The son of a Czech farmer, Gregor Mendel saw with his own eyes that sheep could be bred to yield better wool and that "growing two kinds of apple trees together could produce better fruit." Unlike most people, Gregor wanted to know why these things happened. To learn as much as he could, Gregor went to a paying school that was located some distance from his own village, and he often went without food so that he could pay the school fees. For him, gaining knowledge was more important than filling his stomach.

Then Gregor's father was injured and he could no longer pay for Gregor's education.
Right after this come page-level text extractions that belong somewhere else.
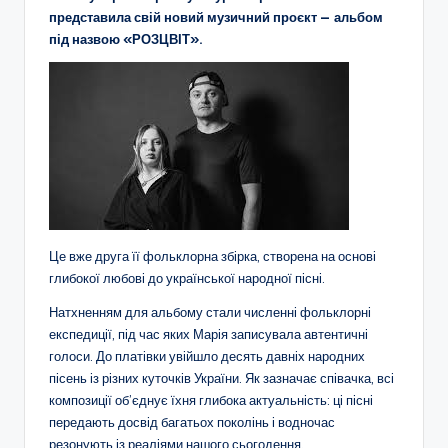
представила свій новий музичний проєкт — альбом
під назвою «РОЗЦВІТ».
Це вже друга її фольклорна збірка, створена на основі
глибокої любові до української народної пісні.
Натхненням для альбому стали численні фольклорні
експедиції, під час яких Марія записувала автентичні
голоси. До платівки увійшло десять давніх народних
пісень із різних куточків України. Як зазначає співачка, всі
композиції об’єднує їхня глибока актуальність: ці пісні
передають досвід багатьох поколінь і водночас
резонують із реаліями нашого сьогодення.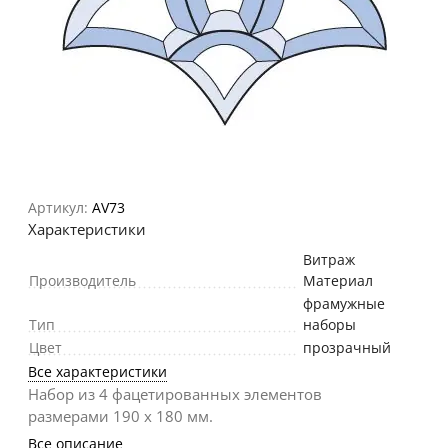
Артикул:
AV73
Характеристики
Витраж
Производитель
Материал
фрамужные
Тип
наборы
Цвет
прозрачный
Все характеристики
Набор из 4 фацетированных элементов
размерами 190 х 180 мм.
Все описание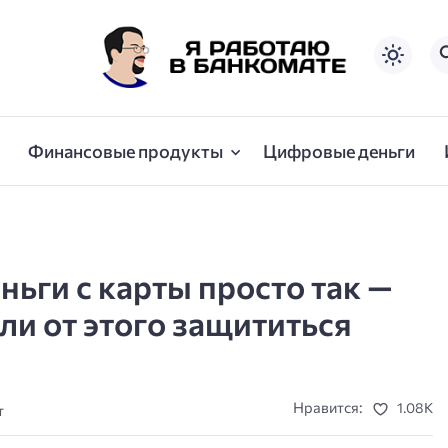
Финансовые продукты
Цифровые деньги
ньги с карты просто так —
ли от этого защититься
Нравится:
1.08K
т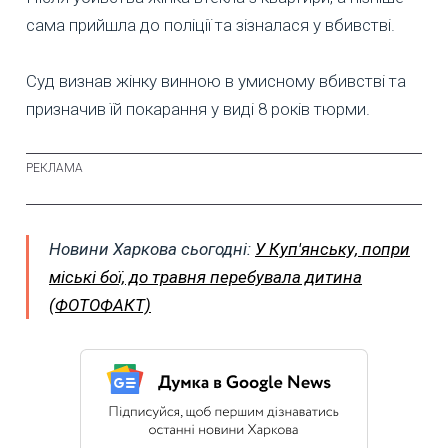
сама прийшла до поліції та зізналася у вбивстві.
Суд визнав жінку винною в умисному вбивстві та
призначив їй покарання у виді 8 років тюрми.
Новини Харкова сьогодні:
У Куп'янську, попри
міські бої, до травня перебувала дитина
(ФОТОФАКТ)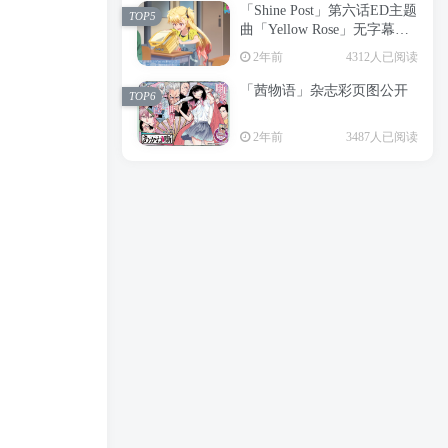
「Shine Post」第六话ED主题
2年前
6197人已阅读
TOP5
曲「Yellow Rose」无字幕MV
APP下载
公开
TOP3
2年前
4312人已阅读
「茜物语」杂志彩页图公开
2年前
5045人已阅读
TOP6
经典杯子蛋糕 佐岸 漫画「经
TOP4
2年前
3487人已阅读
典杯子蛋糕」宣布真人日剧
化
2年前
4460人已阅读
「Shine Post」第六话ED主题
TOP5
曲「Yellow Rose」无字幕MV
公开
2年前
4312人已阅读
「茜物语」杂志彩页图公开
TOP6
2年前
3487人已阅读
By working as a tutor, Gregor was able to pay for his fees  himself until he graduated, but he did begin to worry about how he was going to provide for his livelihood while he continued his studies. Then the perfect solution presented itself - Gregor became a friar. At the Abbey of St. Thomas in the town of Brno, Gregor could "feed his body, mind, and soul."  Gregor's abbot sent the young man to the University of Vienna for further education, and when he came home Gregor became a teacher himself. When he wasn't teaching and studying, Gregor worked on a project that was very dear to his heart - he worked on trying to find out how parents pass on certain traits to their children. He decided to use plants for his experiments and determined that peas had the kinds of distinct traits that he was looking for. They were the species that he would use in his trials.

What followed was years of painstaking experiments. Gregor was meticulous and he kept very careful records of everything that he did. Though no one living in his time really appreciated what he had discovered, today he is considered the father of the study of genetics, and his discoveries are called Mendel's laws.

This is a fascinating account of the life of a man who was clearly born ahead of his time. He applied the scientific method to his experiments, which was most unusual, and he had a love for knowledge for its own sake. Written with clarity and enthusiasm and wonderfully illustrated, this an excellent example of an informative, entertaining, and attractive picture book biography.